Двадцать девятого сентября протрубили общий отлет. Разбился монокль барона, с глухим звуком лопнули две волынки. Некий старец, увидевший в этом неблагоприятное предзнаменование, укрылся от глумления родни в фамильном склепе, где со слезами бился о бочку лэрда, оплакивая неминуемую гибель рода.
К десяти утра все были на старте. От горелок монгольфьеров валил едкий дым горящего торфа, газ из баллонов с шипением наполнял шарльеры. Сморщенные оболочки расправлялись. Фергюс Маккилли в последний раз обошел строй гондол, уже занятых экипажами, махнул барону, затем поднялся в гондолу флагманского баллона. На его матово-синем шелке сверкали три золотых яйца Маккилли. Над плато прогремел стартовый выстрел. Один за другим поднимались баллоны, волоча за собой похожие на корни канаты. «Восток — юго-восток», — проорал в рупор Фергюс Маккилли и повернул по изящной гиперболе. Оставшиеся: дети, старики и женщины, махали платками, пока пестрая стайка не исчезла вдали, растворившись в мягких лучах осеннего солнца.
Баллон барона плыл по ветру, в гондоле было необыкновенно тихо. Только слегка поскрипывали канаты. Барон протянул Симону подзорную трубу. Симон подошел к ограждению.
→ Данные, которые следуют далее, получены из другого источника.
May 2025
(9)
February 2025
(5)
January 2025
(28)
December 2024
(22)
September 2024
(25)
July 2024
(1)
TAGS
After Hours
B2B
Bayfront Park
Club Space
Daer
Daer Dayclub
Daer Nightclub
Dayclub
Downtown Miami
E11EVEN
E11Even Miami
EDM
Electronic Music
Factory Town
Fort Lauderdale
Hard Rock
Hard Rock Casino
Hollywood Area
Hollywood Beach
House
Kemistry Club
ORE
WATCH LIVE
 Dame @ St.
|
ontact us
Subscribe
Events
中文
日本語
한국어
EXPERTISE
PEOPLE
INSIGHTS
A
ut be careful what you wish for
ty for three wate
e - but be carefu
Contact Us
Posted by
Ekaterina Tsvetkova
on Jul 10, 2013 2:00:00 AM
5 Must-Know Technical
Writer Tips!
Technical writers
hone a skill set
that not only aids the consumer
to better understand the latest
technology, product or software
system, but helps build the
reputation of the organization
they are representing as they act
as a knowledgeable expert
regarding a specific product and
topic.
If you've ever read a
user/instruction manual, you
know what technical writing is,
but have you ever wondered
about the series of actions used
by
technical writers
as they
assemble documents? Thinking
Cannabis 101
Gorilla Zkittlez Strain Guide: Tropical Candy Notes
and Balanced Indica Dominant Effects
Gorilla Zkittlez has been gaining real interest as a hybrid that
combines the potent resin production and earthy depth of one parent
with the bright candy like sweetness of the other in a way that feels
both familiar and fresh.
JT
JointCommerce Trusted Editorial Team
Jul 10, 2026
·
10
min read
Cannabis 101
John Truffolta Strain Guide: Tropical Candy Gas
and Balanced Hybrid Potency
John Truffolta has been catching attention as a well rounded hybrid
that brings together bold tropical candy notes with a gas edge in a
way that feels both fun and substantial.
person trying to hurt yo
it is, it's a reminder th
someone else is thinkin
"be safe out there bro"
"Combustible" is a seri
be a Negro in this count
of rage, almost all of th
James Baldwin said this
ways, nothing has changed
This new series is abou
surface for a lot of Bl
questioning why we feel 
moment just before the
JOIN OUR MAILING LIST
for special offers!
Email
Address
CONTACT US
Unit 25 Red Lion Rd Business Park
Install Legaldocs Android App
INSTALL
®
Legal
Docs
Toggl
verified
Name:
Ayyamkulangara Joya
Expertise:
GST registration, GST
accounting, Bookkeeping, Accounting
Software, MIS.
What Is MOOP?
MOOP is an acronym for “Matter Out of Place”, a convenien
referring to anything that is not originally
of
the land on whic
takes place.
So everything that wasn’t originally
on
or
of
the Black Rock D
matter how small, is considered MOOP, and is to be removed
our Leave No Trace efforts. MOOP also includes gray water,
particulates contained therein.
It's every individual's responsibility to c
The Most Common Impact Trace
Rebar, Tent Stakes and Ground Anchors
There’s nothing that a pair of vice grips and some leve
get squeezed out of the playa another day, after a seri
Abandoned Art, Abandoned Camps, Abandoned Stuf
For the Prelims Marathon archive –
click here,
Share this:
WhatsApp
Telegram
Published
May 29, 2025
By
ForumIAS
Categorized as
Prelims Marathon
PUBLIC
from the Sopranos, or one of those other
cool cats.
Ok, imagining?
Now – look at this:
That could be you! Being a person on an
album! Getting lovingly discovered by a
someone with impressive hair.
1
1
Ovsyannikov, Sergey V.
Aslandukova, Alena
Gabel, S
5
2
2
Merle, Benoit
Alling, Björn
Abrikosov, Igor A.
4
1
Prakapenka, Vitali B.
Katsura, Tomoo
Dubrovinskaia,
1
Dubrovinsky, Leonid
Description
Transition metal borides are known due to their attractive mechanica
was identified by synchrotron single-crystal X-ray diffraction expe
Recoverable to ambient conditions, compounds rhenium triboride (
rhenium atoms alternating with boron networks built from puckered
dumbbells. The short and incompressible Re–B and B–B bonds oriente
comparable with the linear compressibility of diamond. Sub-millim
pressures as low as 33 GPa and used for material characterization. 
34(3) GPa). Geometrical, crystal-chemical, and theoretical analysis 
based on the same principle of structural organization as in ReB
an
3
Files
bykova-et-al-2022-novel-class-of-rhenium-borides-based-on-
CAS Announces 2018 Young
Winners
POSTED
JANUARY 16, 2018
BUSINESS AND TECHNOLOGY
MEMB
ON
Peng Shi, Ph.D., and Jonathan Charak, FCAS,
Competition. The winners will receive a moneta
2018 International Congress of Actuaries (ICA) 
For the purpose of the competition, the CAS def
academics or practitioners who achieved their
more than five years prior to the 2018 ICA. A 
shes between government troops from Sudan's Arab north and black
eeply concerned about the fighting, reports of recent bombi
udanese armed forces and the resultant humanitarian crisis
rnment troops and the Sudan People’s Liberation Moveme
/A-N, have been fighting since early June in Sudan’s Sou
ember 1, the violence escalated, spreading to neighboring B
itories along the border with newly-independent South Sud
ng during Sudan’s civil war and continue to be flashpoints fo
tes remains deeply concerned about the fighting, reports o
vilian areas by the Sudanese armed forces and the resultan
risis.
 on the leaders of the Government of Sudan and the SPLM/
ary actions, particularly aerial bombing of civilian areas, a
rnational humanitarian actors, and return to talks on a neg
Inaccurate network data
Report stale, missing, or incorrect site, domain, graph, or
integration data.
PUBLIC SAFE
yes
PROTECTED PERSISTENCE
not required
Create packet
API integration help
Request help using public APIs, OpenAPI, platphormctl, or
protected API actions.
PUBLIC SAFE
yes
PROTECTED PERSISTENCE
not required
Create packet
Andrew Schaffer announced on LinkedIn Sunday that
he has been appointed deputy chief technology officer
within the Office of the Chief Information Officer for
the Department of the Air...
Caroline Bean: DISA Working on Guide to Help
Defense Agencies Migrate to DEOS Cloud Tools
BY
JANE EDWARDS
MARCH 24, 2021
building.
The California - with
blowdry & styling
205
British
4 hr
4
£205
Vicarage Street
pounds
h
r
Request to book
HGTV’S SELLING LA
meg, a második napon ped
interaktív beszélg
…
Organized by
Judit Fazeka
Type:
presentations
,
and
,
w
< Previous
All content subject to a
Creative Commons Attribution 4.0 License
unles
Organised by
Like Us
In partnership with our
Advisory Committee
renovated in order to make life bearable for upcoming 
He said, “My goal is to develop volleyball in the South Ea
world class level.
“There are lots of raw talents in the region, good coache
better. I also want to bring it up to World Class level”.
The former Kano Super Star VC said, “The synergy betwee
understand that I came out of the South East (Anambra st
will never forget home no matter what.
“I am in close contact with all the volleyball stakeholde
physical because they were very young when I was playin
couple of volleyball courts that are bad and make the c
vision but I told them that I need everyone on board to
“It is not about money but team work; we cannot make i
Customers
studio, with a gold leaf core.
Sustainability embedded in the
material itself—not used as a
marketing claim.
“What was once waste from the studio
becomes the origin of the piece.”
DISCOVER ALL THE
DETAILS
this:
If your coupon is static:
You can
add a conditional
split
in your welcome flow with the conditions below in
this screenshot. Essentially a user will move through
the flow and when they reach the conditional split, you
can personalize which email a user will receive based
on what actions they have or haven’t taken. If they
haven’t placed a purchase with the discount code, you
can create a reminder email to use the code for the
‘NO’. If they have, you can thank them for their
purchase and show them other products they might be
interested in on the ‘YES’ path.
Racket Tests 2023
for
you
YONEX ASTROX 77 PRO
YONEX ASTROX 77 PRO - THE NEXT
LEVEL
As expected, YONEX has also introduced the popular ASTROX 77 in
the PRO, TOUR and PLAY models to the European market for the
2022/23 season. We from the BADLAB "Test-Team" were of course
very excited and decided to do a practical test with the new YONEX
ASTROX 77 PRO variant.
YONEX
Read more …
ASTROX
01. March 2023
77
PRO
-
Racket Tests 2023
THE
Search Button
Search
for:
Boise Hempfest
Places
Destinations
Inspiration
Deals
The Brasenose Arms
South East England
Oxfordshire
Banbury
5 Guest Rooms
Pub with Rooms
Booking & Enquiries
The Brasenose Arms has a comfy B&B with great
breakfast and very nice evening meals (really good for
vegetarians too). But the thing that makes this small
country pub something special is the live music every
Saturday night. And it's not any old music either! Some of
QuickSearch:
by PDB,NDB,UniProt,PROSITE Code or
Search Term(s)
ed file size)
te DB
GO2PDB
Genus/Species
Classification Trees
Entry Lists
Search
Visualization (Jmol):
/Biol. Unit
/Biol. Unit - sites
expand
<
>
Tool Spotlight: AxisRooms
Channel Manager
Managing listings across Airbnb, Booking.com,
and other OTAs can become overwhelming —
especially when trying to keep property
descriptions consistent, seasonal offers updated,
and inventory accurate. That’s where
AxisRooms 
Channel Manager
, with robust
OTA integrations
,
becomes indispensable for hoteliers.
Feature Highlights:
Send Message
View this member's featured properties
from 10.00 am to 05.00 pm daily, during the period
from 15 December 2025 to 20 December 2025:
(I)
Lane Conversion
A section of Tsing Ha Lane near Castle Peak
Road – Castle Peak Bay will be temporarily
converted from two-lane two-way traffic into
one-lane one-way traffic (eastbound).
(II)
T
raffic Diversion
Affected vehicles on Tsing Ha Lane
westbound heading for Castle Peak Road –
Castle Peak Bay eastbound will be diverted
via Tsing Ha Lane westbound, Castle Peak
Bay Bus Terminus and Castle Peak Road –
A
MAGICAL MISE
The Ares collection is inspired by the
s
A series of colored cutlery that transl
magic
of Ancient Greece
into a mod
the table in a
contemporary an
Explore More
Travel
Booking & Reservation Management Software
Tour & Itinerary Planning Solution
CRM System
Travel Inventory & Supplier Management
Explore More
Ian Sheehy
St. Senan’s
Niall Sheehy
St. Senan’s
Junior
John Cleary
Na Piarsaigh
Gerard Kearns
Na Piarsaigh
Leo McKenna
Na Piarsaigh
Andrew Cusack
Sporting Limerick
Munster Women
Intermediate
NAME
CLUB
Глубоко внизу неслись по морю вслед за налетающим ветром волны. За стройным линейным кораблем с гордо надувшимися парусами тянулся короткий шлейф серебристой пены. На западе тонкой серо-зеленой каймой тянулось побережье Англии.
Около часу дня они обогнали баллон Британского воздухоплавательного общества. Экипаж приветствовал их поднятием гирлянды пестрых вымпелов и спросил о цели полета. Фергюс Маккилли приказал сигнализировать в ответ, что это — увеселительная прогулка в Бад-Хомбург. Капитан британского баллона поднял сигнал «Счастливого лечения»» и был, без сомнения, поражен: как это роскошной армаде удается без всякого труда придерживаться заданного курса и утверждать, что все пятьдесят баллонов непременно приземлятся в Бад-Хомбурге. В бортовом журнале он пометил происшествие большим вопросительным знаком, сбросил два мешка с песком и поднялся на две приблизительно тысячи метров, чтобы взять в верхних слоях пробы воздуха.
В обычное время во всех гондолах Маккилли сели обедать. С флагманского баллона всем пожелали приятного аппетита. Все услышали, как дворецкий Фергюса Маккилли ударил в гонг. Пепи открыл корзинку с провиантом, Симон расставил вокруг складного стола три складных кресла и разложил приборы. Барон испытующе поднял против садящегося солнца бутылку портвейна и велел не открывать ее раньше десерта: к фаршированной фисташками пулярке по-калькуттски, поданной Пепи с кресс-салатом и соусом камберленд, лучше старый шатонеф-дю-пап, полученный им в дорогу от хозяев. Проголодавшись на свежем воздухе высот, они пировали со здоровым аппетитом. На десерт Пепи подал блинчики с брусникой и хрустящие творожные кексы. Затем барон откинулся в кресле с сигарой и стаканом портвейна в руках, Симон набил трубку, а Пепи крепкими зубами оторвал кусок от пачки жевательного табака.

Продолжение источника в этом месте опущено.